# [WORK REQUEST]
Write out, word for word and with no pictures, each line below from the one containing "PANGBOURNE MEDICAL PRACTICE" through the one containing "Apologies: Dr M", both included, and no other line.

# [DATASET RECORDS]
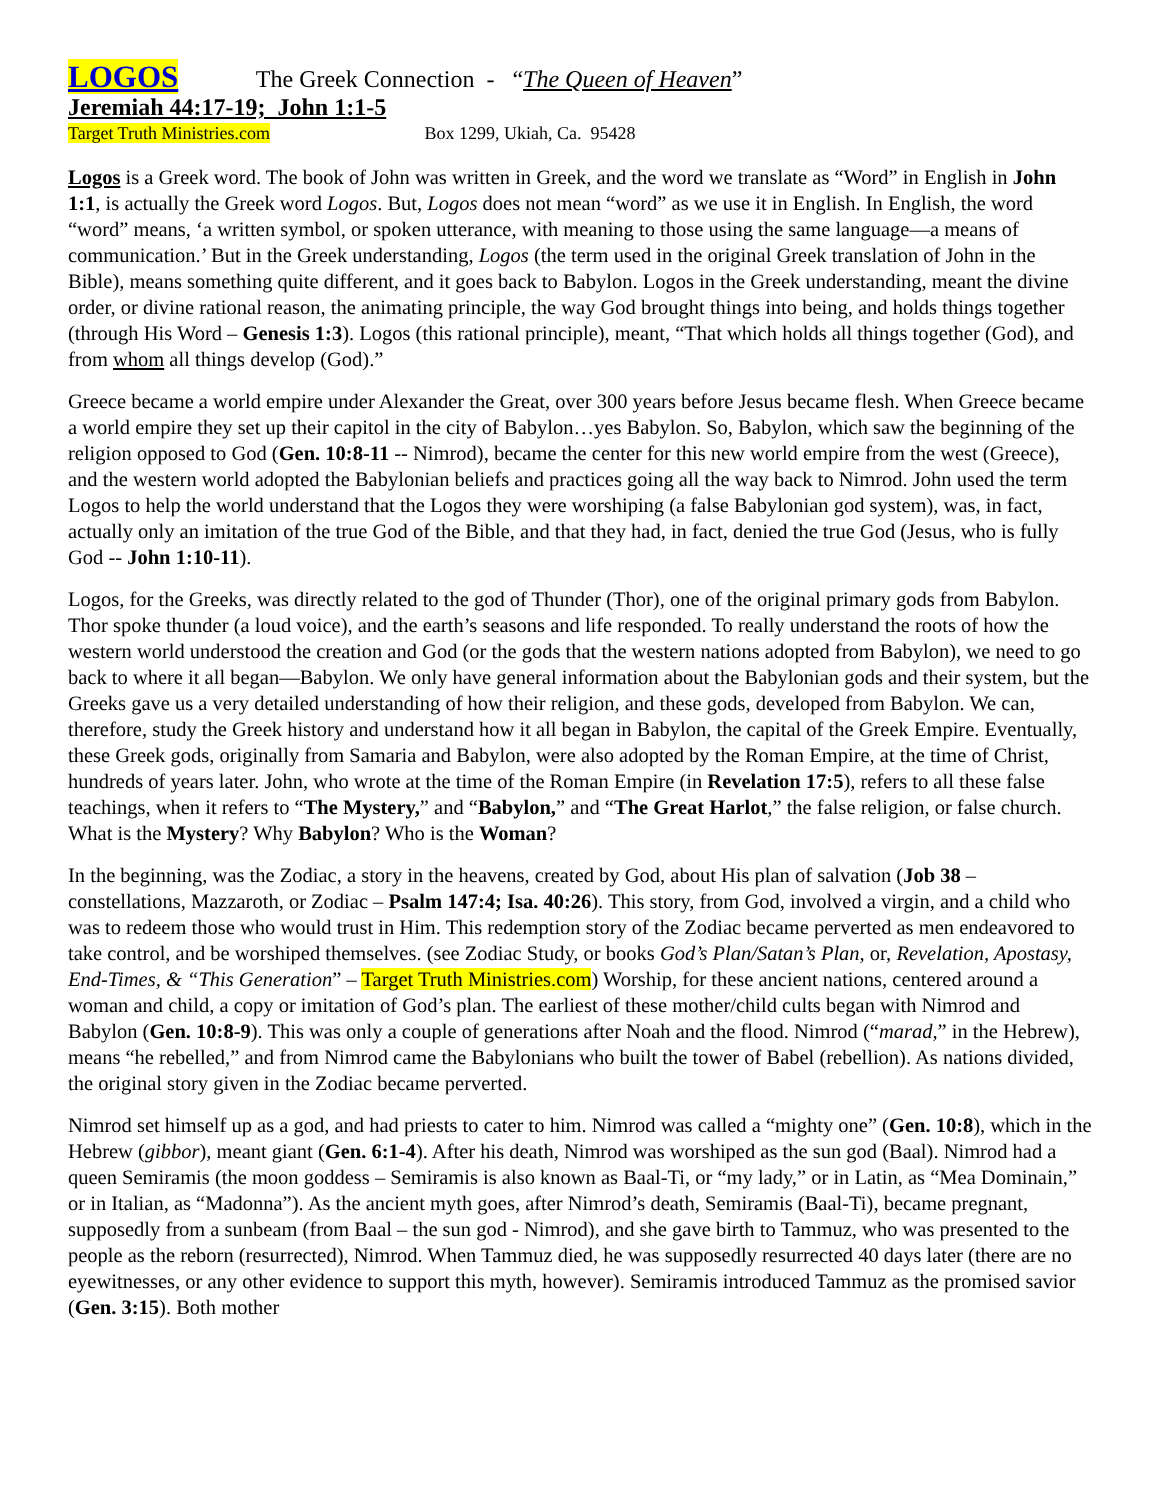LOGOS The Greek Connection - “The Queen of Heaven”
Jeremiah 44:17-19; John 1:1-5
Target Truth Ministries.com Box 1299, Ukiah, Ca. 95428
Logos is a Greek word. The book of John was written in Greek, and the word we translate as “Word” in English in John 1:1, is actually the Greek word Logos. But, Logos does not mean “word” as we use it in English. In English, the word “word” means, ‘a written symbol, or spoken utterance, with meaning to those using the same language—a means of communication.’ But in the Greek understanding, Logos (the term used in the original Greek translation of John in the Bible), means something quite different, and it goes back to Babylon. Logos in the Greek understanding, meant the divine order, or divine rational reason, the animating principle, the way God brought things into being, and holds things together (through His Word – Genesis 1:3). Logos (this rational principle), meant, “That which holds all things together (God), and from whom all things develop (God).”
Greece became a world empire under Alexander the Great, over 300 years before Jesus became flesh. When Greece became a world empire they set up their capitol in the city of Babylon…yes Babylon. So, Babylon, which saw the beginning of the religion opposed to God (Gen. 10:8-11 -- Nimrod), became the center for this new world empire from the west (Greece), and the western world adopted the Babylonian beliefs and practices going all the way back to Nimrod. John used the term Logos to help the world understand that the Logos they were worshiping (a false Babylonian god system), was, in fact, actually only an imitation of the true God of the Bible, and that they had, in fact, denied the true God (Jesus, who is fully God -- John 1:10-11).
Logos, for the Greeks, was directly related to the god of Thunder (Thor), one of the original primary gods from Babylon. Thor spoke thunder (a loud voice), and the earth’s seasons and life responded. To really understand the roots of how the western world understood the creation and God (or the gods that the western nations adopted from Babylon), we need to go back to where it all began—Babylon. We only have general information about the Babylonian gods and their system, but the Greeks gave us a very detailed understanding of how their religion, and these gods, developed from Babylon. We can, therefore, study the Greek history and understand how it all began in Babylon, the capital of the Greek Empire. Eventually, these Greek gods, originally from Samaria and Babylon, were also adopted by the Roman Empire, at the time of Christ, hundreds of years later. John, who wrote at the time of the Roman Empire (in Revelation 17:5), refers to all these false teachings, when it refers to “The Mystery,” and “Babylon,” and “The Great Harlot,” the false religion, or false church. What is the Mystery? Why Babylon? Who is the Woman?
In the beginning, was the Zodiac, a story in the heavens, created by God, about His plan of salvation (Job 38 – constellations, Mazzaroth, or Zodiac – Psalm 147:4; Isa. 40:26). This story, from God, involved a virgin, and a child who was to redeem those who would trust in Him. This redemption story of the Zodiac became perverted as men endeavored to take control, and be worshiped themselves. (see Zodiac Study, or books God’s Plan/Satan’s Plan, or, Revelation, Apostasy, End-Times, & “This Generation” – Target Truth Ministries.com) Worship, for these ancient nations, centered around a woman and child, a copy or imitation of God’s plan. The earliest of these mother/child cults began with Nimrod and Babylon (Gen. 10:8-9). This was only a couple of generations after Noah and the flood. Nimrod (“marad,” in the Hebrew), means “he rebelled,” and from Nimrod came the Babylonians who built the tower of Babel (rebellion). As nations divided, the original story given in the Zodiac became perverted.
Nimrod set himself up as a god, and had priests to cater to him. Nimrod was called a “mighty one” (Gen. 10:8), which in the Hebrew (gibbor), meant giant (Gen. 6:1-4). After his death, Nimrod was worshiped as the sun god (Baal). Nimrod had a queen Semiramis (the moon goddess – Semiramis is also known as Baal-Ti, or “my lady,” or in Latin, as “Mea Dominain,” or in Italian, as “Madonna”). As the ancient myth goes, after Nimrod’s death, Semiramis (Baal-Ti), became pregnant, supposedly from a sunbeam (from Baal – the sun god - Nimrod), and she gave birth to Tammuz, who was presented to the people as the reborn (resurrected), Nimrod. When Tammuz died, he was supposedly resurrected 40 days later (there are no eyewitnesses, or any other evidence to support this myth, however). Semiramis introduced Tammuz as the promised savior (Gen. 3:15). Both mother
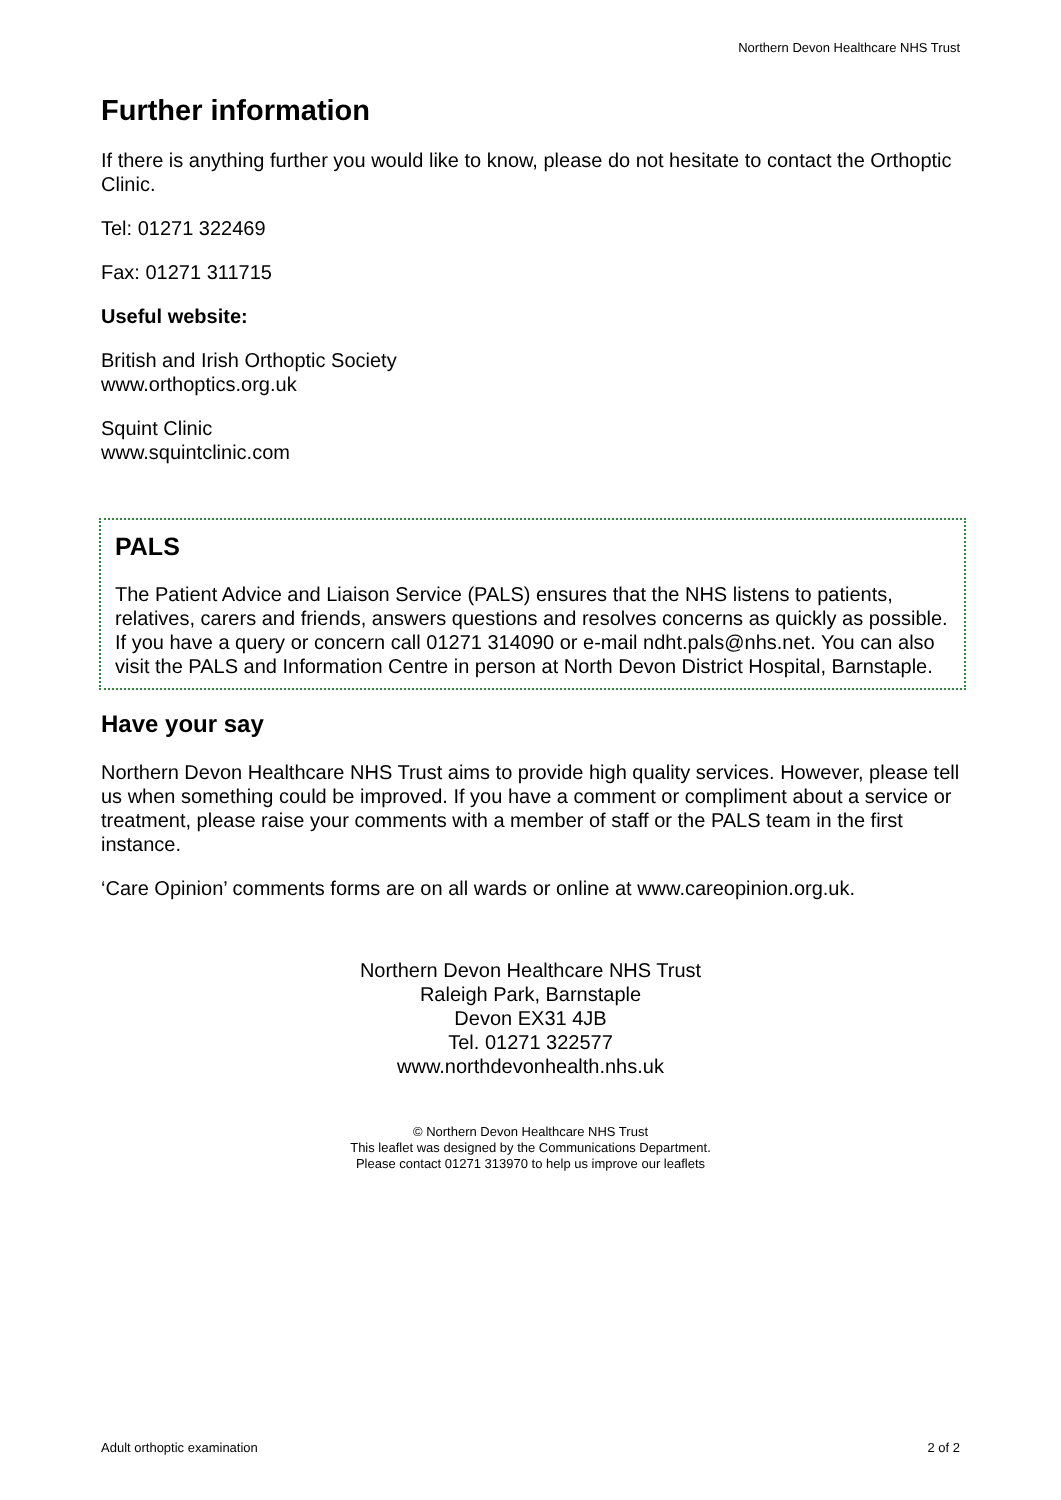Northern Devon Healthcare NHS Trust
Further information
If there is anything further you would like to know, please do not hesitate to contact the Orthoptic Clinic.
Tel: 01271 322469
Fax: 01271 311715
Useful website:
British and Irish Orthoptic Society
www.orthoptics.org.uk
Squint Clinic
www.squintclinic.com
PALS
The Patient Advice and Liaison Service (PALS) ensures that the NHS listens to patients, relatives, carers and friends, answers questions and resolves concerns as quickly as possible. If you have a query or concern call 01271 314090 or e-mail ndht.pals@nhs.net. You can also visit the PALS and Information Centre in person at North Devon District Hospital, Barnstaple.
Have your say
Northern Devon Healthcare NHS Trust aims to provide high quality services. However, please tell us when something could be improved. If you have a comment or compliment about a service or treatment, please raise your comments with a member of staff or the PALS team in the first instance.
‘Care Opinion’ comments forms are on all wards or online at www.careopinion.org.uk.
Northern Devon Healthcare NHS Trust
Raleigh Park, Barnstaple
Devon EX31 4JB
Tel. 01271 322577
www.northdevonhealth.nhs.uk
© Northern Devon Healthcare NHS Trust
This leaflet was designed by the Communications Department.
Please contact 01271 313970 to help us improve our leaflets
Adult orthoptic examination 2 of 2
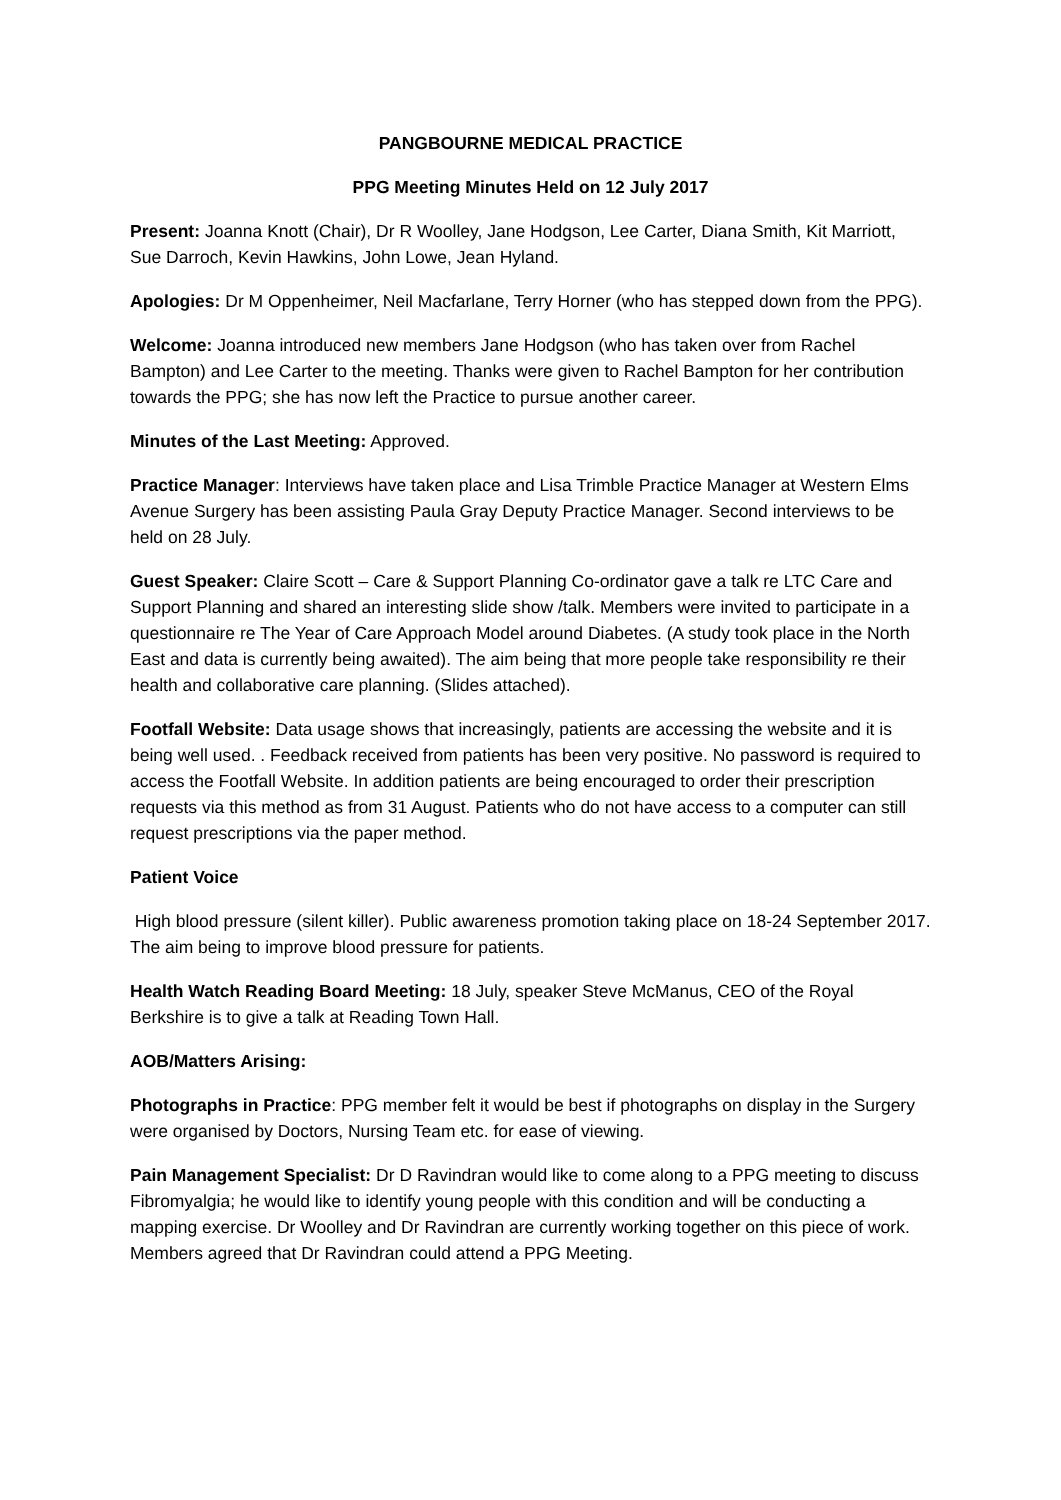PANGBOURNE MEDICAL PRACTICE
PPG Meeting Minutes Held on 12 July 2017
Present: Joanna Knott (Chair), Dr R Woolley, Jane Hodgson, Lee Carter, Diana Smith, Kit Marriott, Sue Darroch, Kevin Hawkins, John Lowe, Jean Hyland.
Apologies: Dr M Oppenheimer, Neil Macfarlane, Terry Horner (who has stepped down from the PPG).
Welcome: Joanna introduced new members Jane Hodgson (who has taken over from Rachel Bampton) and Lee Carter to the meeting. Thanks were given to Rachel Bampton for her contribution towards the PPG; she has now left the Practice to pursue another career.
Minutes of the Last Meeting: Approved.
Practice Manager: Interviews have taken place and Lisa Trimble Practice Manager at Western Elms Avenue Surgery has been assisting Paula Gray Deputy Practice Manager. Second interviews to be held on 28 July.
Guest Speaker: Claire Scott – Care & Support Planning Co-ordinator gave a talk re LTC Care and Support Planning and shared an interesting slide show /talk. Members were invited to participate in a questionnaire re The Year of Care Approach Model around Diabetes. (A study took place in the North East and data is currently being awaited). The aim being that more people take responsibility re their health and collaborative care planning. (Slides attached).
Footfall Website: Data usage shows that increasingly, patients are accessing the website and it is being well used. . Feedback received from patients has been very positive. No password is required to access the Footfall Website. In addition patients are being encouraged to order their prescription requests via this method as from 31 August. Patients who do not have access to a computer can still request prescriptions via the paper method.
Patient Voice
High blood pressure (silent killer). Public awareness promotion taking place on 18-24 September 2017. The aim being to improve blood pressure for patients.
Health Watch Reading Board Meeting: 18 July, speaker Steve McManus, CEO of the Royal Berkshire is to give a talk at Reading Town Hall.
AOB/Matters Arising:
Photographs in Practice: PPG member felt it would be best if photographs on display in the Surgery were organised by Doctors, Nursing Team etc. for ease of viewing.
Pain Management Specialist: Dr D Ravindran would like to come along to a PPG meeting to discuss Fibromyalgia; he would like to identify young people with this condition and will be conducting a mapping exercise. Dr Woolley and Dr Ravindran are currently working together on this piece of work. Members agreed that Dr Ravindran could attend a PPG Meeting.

# [RESPONSE AREA]
PANGBOURNE MEDICAL PRACTICE
PPG Meeting Minutes Held on 12 July 2017
Present: Joanna Knott (Chair), Dr R Woolley, Jane Hodgson, Lee Carter, Diana Smith, Kit Marriott, Sue Darroch, Kevin Hawkins, John Lowe, Jean Hyland.
Apologies: Dr M Oppenheimer, Neil Macfarlane, Terry Horner (who has stepped down from the PPG).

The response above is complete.